- Task directions
Produce the full set of records below once more, exactly as they stand.

(Human pose keypoint data)
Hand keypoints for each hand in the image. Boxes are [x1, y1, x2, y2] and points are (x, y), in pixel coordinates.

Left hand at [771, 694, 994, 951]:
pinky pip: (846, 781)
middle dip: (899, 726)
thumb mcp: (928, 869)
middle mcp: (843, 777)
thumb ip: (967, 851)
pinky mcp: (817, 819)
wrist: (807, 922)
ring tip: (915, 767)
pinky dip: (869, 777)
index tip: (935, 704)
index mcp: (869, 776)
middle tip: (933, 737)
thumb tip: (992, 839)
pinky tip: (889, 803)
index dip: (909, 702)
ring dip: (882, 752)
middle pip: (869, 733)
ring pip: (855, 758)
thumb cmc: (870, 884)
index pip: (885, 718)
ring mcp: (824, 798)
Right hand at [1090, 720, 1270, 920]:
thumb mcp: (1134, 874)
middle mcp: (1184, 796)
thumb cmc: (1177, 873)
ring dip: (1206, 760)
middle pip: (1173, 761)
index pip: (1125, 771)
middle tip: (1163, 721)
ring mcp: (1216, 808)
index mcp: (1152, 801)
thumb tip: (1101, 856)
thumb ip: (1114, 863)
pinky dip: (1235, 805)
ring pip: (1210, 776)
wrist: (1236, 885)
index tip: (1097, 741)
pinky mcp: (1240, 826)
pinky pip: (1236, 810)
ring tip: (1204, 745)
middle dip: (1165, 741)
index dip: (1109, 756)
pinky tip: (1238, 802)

- Solution for this task
Hand keypoints for each hand in the image. Boxes are [x1, y1, x2, y2] and points are (x, y), in pixel coordinates.

Left hand at [771, 694, 994, 951]:
pinky pip: (846, 781)
middle dip: (899, 726)
thumb mcp: (928, 869)
middle mcp: (843, 777)
thumb ip: (967, 851)
pinky mcp: (817, 819)
wrist: (807, 922)
ring tip: (915, 767)
pinky dip: (869, 777)
index tip: (935, 704)
index mcp: (869, 776)
middle tip: (933, 737)
thumb tip: (992, 839)
pinky tip: (889, 803)
index dip: (909, 702)
ring dip: (882, 752)
middle pip: (869, 733)
ring pip: (855, 758)
thumb cmc: (870, 884)
index pip: (885, 718)
ring mcp: (824, 798)
Right hand at [1090, 720, 1270, 920]:
thumb mcp: (1134, 874)
middle mcp: (1184, 796)
thumb cmc: (1177, 873)
ring dip: (1206, 760)
middle pip: (1173, 761)
index pip: (1125, 771)
middle tip: (1163, 721)
ring mcp: (1216, 808)
index mcp: (1152, 801)
thumb tip: (1101, 856)
thumb ip: (1114, 863)
pinky dip: (1235, 805)
ring pip: (1210, 776)
wrist: (1236, 885)
index tip: (1097, 741)
pinky mcp: (1240, 826)
pinky pip: (1236, 810)
ring tip: (1204, 745)
middle dip: (1165, 741)
index dip: (1109, 756)
pinky tip: (1238, 802)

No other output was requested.